Last and First Men vividly conveys an escapist attitude towards death, and eternity is consolation. Philosopher Emil Cioran in his book On the Heights of Despair powerfully argues that death is immanent in life. According to Cioran, one of the greatest delusions of the average man is to forget that life is death’s prisoner. People perceive death as coming from the outside, and not as an inner fatality of life itself. When life is shaken to its core, when prognostication, depression, or illness highlights humankind’s slow, agonizing, and progressive move to death, one could see how illusory the belief in life’s eternal glory is. Depressive states bring ‘man closer to his inner reality and cause him to discover death in his own subjectivity… overcoming all the social forms which usually mask it.’ (Cioran, Despair, 1990). In the depths of one’s interiority where human subjectivity is at its most primal, life mingles with death, and anarchic drums of irrationality beat to restlessness and dissatisfaction.

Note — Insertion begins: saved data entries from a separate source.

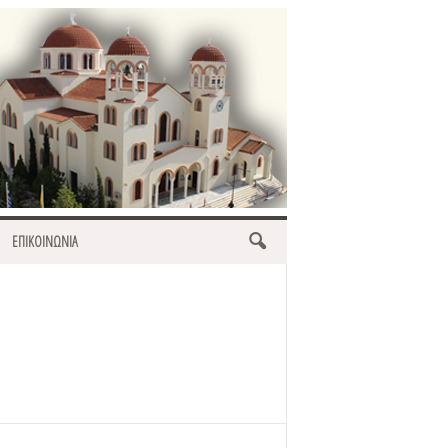
ΕΠΙΚΟΙΝΩΝΙΑ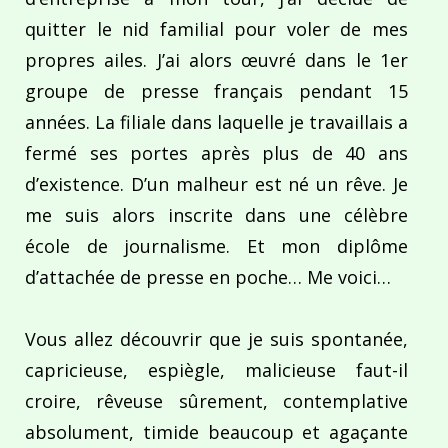
quitter le nid familial pour voler de mes
propres ailes. J’ai alors œuvré dans le 1er
groupe de presse français pendant 15
années. La filiale dans laquelle je travaillais a
fermé ses portes après plus de 40 ans
d’existence. D’un malheur est né un rêve. Je
me suis alors inscrite dans une célèbre
école de journalisme. Et mon diplôme
d’attachée de presse en poche… Me voici…
Vous allez découvrir que je suis spontanée,
capricieuse, espiègle, malicieuse faut-il
croire, rêveuse sûrement, contemplative
absolument, timide beaucoup et agaçante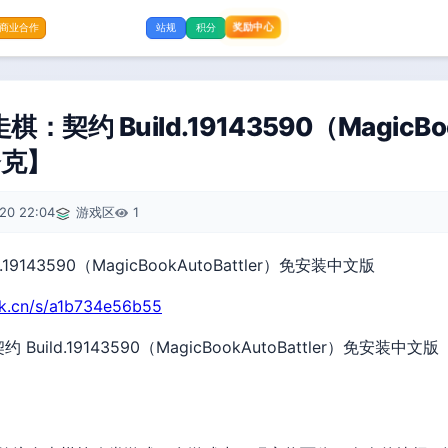
奖励中心
商业合作
站规
积分
契约 Build.19143590（MagicBook
夸克】
20 22:04
游戏区
1
rk.cn/s/a1b734e56b55
uild.19143590（MagicBookAutoBattler）免安装中文版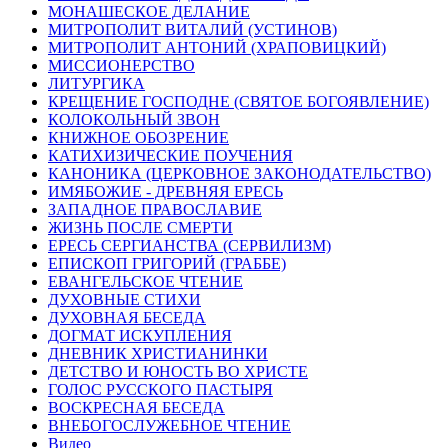
МОНАШЕСКОЕ ДЕЛАНИЕ
МИТРОПОЛИТ ВИТАЛИЙ (УСТИНОВ)
МИТРОПОЛИТ АНТОНИЙ (ХРАПОВИЦКИЙ)
МИССИОНЕРСТВО
ЛИТУРГИКА
КРЕЩЕНИЕ ГОСПОДНЕ (СВЯТОЕ БОГОЯВЛЕНИЕ)
КОЛОКОЛЬНЫЙ ЗВОН
КНИЖНОЕ ОБОЗРЕНИЕ
КАТИХИЗИЧЕСКИЕ ПОУЧЕНИЯ
КАНОНИКА (ЦЕРКОВНОЕ ЗАКОНОДАТЕЛЬСТВО)
ИМЯБОЖИЕ - ДРЕВНЯЯ ЕРЕСЬ
ЗАПАДНОЕ ПРАВОСЛАВИЕ
ЖИЗНЬ ПОСЛЕ СМЕРТИ
ЕРЕСЬ СЕРГИАНСТВА (СЕРВИЛИЗМ)
ЕПИСКОП ГРИГОРИЙ (ГРАББЕ)
ЕВАНГЕЛЬСКОЕ ЧТЕНИЕ
ДУХОВНЫЕ СТИХИ
ДУХОВНАЯ БЕСЕДА
ДОГМАТ ИСКУПЛЕНИЯ
ДНЕВНИК ХРИСТИАНИНКИ
ДЕТСТВО И ЮНОСТЬ ВО ХРИСТЕ
ГОЛОС РУССКОГО ПАСТЫРЯ
ВОСКРЕСНАЯ БЕСЕДА
ВНЕБОГОСЛУЖЕБНОЕ ЧТЕНИЕ
Видео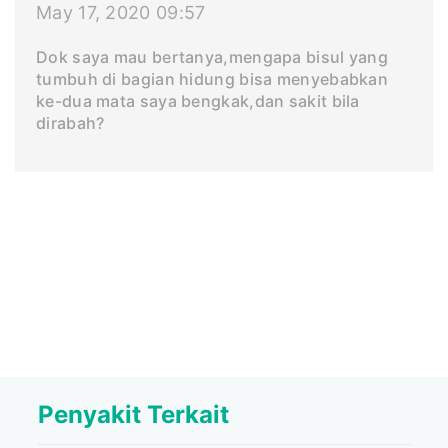
May 17, 2020 09:57
Dok saya mau bertanya,mengapa bisul yang
tumbuh di bagian hidung bisa menyebabkan
ke-dua mata saya bengkak,dan sakit bila
dirabah?
Penyakit Terkait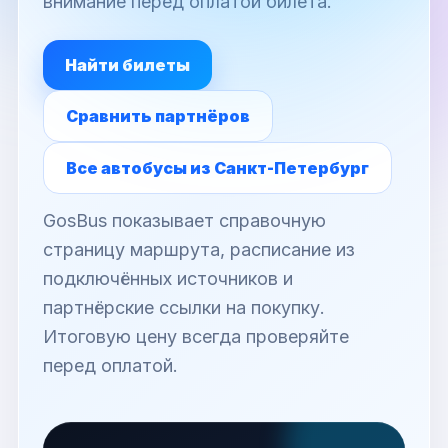
внимание перед оплатой билета.
Найти билеты
Сравнить партнёров
Все автобусы из Санкт-Петербург
GosBus показывает справочную
страницу маршрута, расписание из
подключённых источников и
партнёрские ссылки на покупку.
Итоговую цену всегда проверяйте
перед оплатой.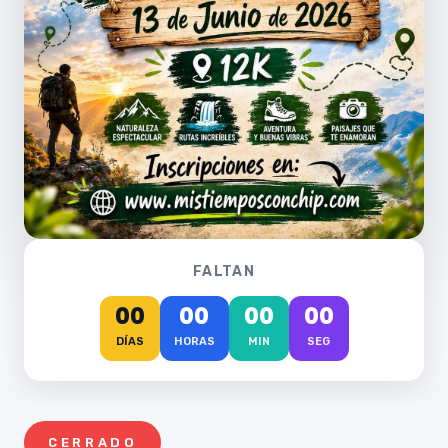
FALTAN
00
00
00
00
DÍAS
HORAS
MIN
SEG
CERRADO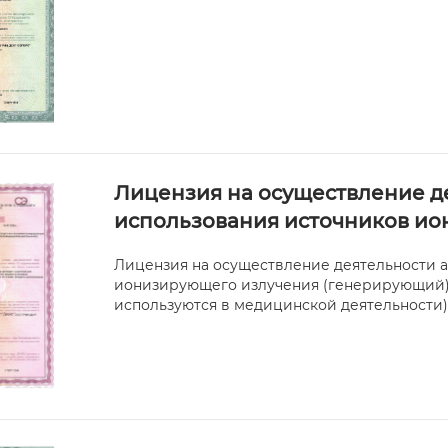
Лицензия на осуществление де
использования источников и
Лицензия на осуществление деятельности а
ионизирующего излучения (генерирующий) (
используются в медицинской деятельност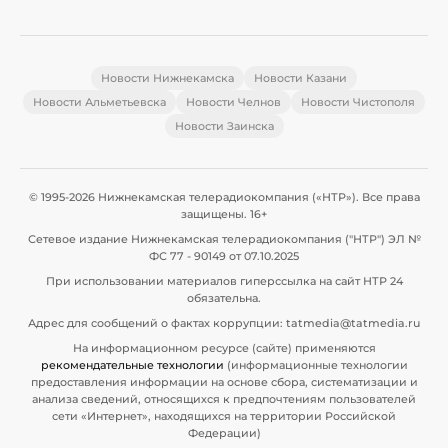
Новости Нижнекамска
Новости Казани
Новости Альметьевска
Новости Челнов
Новости Чистополя
Новости Заинска
© 1995-2026 Нижнекамская телерадиокомпания («НТР»). Все права
защищены. 16+
Сетевое издание Нижнекамская телерадиокомпания ("НТР") ЭЛ №
ФС 77 - 90149 от 07.10.2025
При использовании материалов гиперссылка на сайт НТР 24
обязательна.
Адрес для сообщений о фактах коррупции: tatmedia@tatmedia.ru
На информационном ресурсе (сайте) применяются
рекомендательные технологии
(информационные технологии
предоставления информации на основе сбора, систематизации и
анализа сведений, относящихся к предпочтениям пользователей
сети «Интернет», находящихся на территории Российской
Федерации)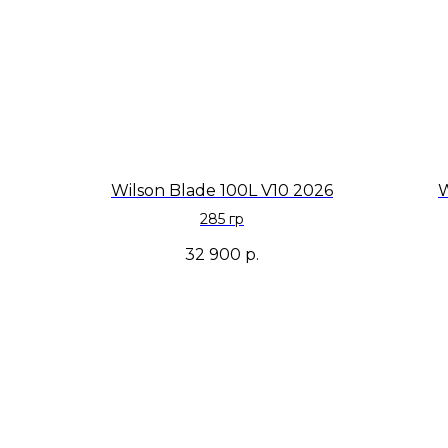
Wilson Blade 100L V10 2026
W
285 гр
32 900
р.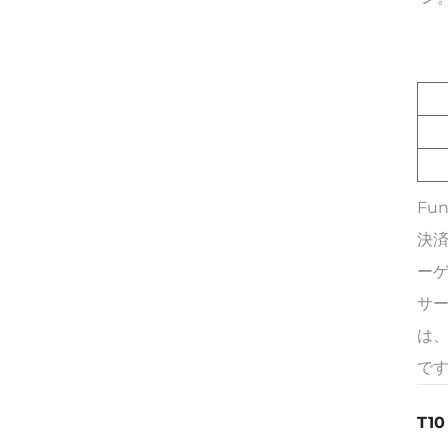
Fu
決
ー
サ
は
で
T1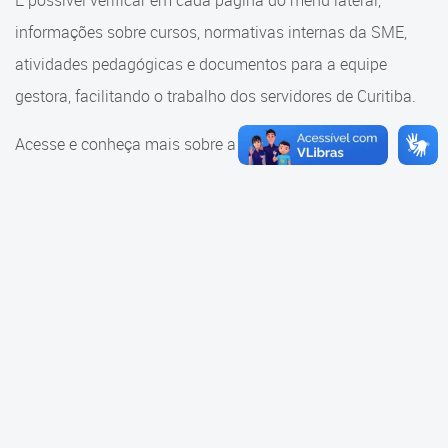
É possível verificar em cada página do menu lateral,
Cadastramento Escolar
informações sobre cursos, normativas internas da SME,
Consulta ao acervo
Cadastro Online
atividades pedagógicas e documentos para a equipe
Educação e Cultura
gestora, facilitando o trabalho dos servidores de Curitiba.
Portal ICS Instituto Curitiba de
Saúde
Faróis do Saber e Inovação
Acesse e conheça mais sobre a SME.
Portal Aprendere
Linhas do Conhecimento
Portal do Servidor
Materiais e referenciais
Coordenadoria de Educação
Infantil
Cadernos Pedagógicos
Parâmetros de Qualidade
Currículo da Educação
Infantil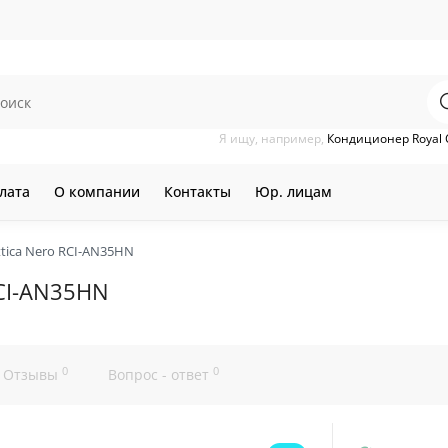
Я ищу, например,
Кондиционер Royal 
лата
О компании
Контакты
Юр. лицам
ttica Nero RCI-AN35HN
RCI-AN35HN
0
0
Отзывы
Вопрос - ответ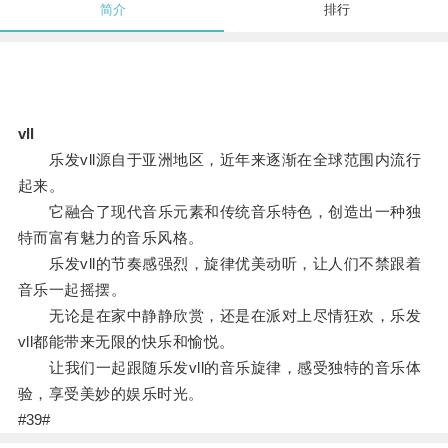
简介
排行
vll
乐发vll源自于亚洲地区，近年来逐渐在全球范围内流行
起来。
它融合了现代音乐元素和传统音乐特色，创造出一种独
特而富有魅力的音乐风格。
乐发vll的节奏感强烈，旋律优美动听，让人们不禁跟着
音乐一起摇摆。
无论是在家中静静欣赏，还是在派对上尽情狂欢，乐发
vll都能带来无限的快乐和愉悦。
让我们一起跟随乐发vll的音乐旋律，感受独特的音乐体
验，享受美妙的娱乐时光。
#39#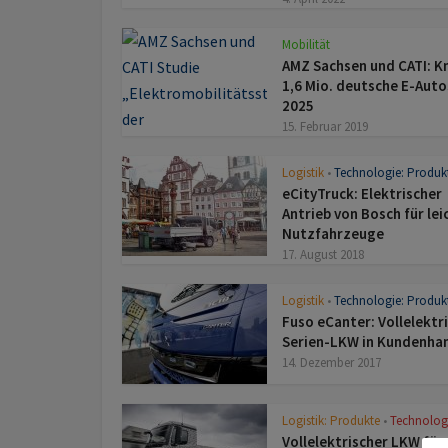
Mobilität
AMZ Sachsen und CATI: K
1,6 Mio. deutsche E-Auto
2025
15. Februar 2019
Logistik
Technologie: Produk
•
eCityTruck: Elektrischer
Antrieb von Bosch für lei
Nutzfahrzeuge
17. August 2018
Logistik
Technologie: Produk
•
Fuso eCanter: Vollelektr
Serien-LKW in Kundenha
14. Dezember 2017
Logistik: Produkte
Technolog
•
Vollelektrischer LKW für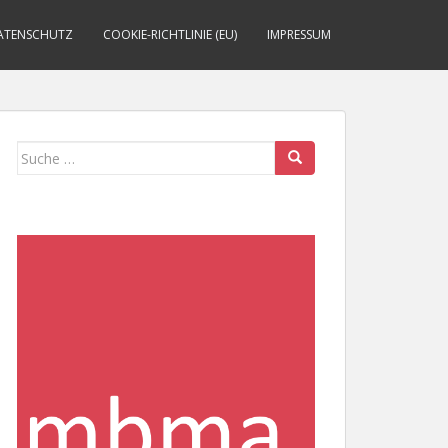
ATENSCHUTZ
COOKIE-RICHTLINIE (EU)
IMPRESSUM
Suche
nach: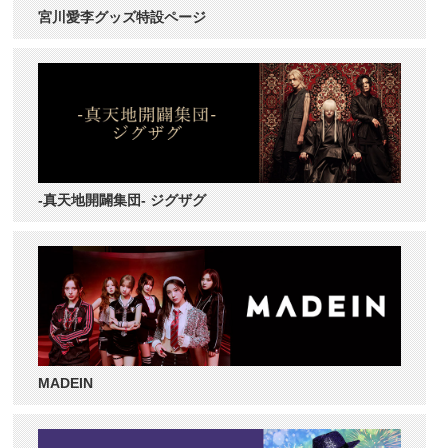
宮川愛李グッズ特設ページ
-真天地開闢集団- ジグザグ
MADEIN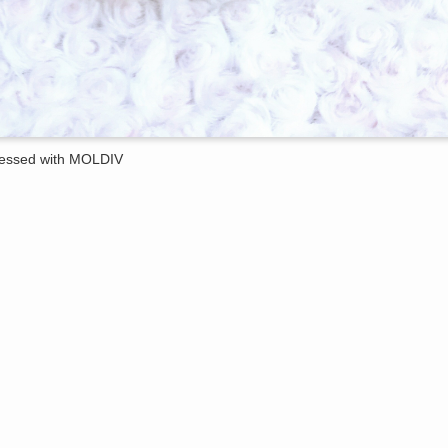
essed with MOLDIV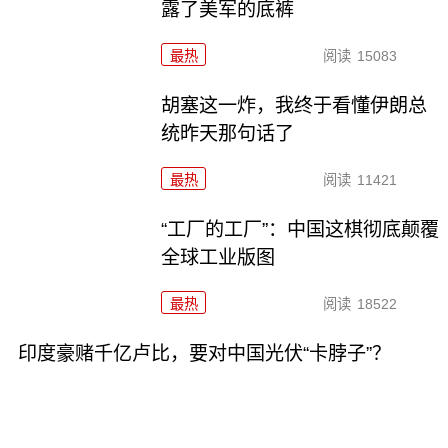
露了美军的底裤
最热
阅读
15083
胡塞这一炸，我终于看懂伊朗总
统昨天那句话了
最热
阅读
11421
“工厂的工厂”：中国这棋彻底颠覆
全球工业版图
最热
阅读
18522
印度豪赌千亿卢比，要对中国光伏“卡脖子”？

For Cioran, death is the fear of nothingness since one cannot conceive of death without nothingness, nor of life without a principle of negativity. This principle slowly claws its way through blood and flesh, handheld with nothingness as it obliterates the mind. Such is the case for the Last Men, whose hopeful consolation from life’s tragic obliteration is superfluous. Their wayward glimpse into the universal kaleidoscope reveals life’s incalculable cosmic fractals, yet the insidious effervescence of our primal agony bubbles to the surface and reveals an existential pain in our awe-filled eyes.
‘The conviction that you cannot escape an implacable fate and that time will do nothing but unfold the dramatic process of destruction is an expression of irrevocable agony…Those who believe in eternity do so because they are afraid of death. There is in their faith a painful effort to save- even without an absolute certitude- the world of values in which they live and to which they contribute, an effort to defeat the nothingness inherent in the temporal and attain the universal in eternity.’
In the end , Last and First Men is a project that you’re supposed to feel before you understand. It is entirely possible that if you were to watch it, your experience could vastly differ. On the other hand, perhaps there is a common denominator in the human essence, one that seeps out when confronted with death and eternity. Perchance this is Johann Johannsson’s posthumous message to us all, delivered in sound and image. I leave the reader to investigate this for him or herself.